A leucemia mieloide aguda é um tipo de cancro nas células do sangue e da medula óssea. Trata-se de uma leucemia composta por células mieloides anormais, em geral glóbulos brancos anormais e disfuncionais, e caracteriza-se por anemia, baixas defesas contra infeções, alterações da coagulação sanguínea. Nas síndromes mielodisplásicas, há um bloqueio na diferenciação ou maturação das células “mãe” e o próprio sistema imunológico pode destruir essas células do sangue, que reconhece como anormais, levando à anemia.

A leucemia mieloide aguda é um dos tipos mais comum de leucemia em adultos. As células sanguíneas imaturas multiplicam-se rapidamente, atingindo outras estruturas como os nódulos linfáticos, fígado, baço, cérebro, medula espinhal e testículos.

Os doentes com anemia na síndrome mielodisplásica têm de realizar transfusões com bastante regularidade, à falta de um tratamento mais adequado. É uma doença que se manifesta principalmente em pessoas com mais de 60 anos. As transfusões acabam por ser cansativas e podem provocar uma sobrecarga de ferro no organismo.

A taxa de cura das leucemias mieloblásticas tem vindo a melhorar, mas de uma forma muito lenta, e as síndromes mielodisplásicas mantêm-se, basicamente, incuráveis. “A dificuldade no tratamento deve-se à complexidade genética e molecular destas doenças, mais próximas dos tumores sólidos, como os do estômago ou do pâncreas. Espera-se que a descoberta progressiva dessas alterações permitam novos avanços terapêuticos”, adianta à NM Herlander Marques, oncologista no Hospital de Braga, e investigador do Centro Clínico Académico de Braga e do CINTESIS – Centro de Investigação em Tecnologias e Serviços de Saúde.

Nos cancros do sangue, há lacunas que persistem, nomeadamente novos tratamentos mais específicos e adaptados a cada doença

O tratamento das síndromes mielodisplásicas varia conforme o risco da doença. “Nos doentes de baixo risco, em que a doença evoluiu de forma mais lenta, a anemia, a baixa dos glóbulos brancos e das plaquetas podem ser melhorados com os chamados fatores de crescimento hematopoiéticos para estimular a produção das células do sangue. No entanto, a resposta à terapêutica nem sempre ocorre (ou vai-se perdendo com o tempo) e a necessidade de transfusões continua a existir”, revela o especialista.

O assunto é sério. Herlander Marques refere que “as síndromes mielodisplásicas são incuráveis, embora controláveis, e as leucemias mieloides agudas, com o nosso atual arsenal terapêutico, só são curáveis em cerca de 30% dos casos – em que as células apresentam alterações genéticas de bom prognóstico. Este dado contrasta com a leucemia linfoblástica, por exemplo, onde as taxas de cura se situam acima de 80% na criança e em cerca de 50% no adulto.”

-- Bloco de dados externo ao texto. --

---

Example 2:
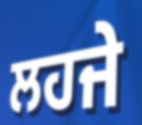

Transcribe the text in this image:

ਲਹਜੇ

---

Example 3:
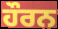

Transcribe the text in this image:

ਹੌਰਨ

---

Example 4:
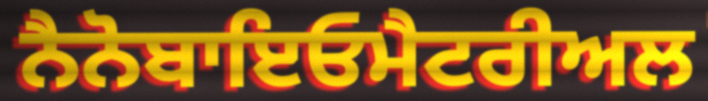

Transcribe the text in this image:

ਨੈਨੋਬਾਇਓਮੈਟਰੀਅਲ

Estão a ser testados novos fármacos dirigidos a alvos moleculares e analisadas novas modalidades terapêuticas de base imunológica

Nas síndromes mielodisplásicas de alto risco, de evolução mais rápida, o tratamento é feito com quimioterapia citotóxica de intensidade geralmente baixa ou moderada, em geral com agentes diferenciadores que induzem uma maturação celular mais próxima do normal. Tal como nos doentes de baixo risco, nestes doentes há, frequentemente, necessidade de transfusões. O tratamento da leucemia mieloblástica aguda é feito, quase sempre, com poliquimioterapia agressiva.

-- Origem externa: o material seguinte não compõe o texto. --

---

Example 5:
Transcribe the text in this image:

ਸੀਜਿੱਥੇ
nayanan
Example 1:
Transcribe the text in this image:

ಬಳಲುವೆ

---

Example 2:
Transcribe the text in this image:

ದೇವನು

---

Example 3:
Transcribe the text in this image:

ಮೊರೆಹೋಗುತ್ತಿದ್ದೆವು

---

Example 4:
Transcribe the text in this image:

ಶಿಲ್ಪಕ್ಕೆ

“No entanto, têm surgido terapêuticas dirigidas a alvos moleculares recentemente descobertos, resultantes das alterações genéticas e que estão na base do desenvolvimento da doença. Infelizmente, essas situações ainda são raras e aplicam-se às alterações genéticas de bom prognóstico, minoritárias relativamente às de mau prognóstico”, diz o especialista.

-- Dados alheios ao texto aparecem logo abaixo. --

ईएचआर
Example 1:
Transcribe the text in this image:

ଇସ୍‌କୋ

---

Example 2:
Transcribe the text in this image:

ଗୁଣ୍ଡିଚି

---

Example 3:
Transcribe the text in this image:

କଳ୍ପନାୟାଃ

A anemia na síndrome mielodisplásica e a leucemia mieloide aguda são, portanto, dois exemplos de patologias que não dispõem de tratamentos adequados. Há esforços para conhecer e descrever alterações moleculares e desenhar fármacos, há medicamentos a ser testados. Herlander Marques garante que têm havido desenvolvimentos noutras áreas da oncologia e que podem trazer boas notícias para estes cancros do sangue. Ou seja, descreve, “fármacos que atuam por via imunológica (como os anticorpos), outros que ativam as nossas células imunes e, ainda, a utilização das próprias células imunes reprogramadas fora do corpo para atacar as células malignas, e seguidamente reinjetadas no doente, que também estão a ser testadas na leucemia aguda.”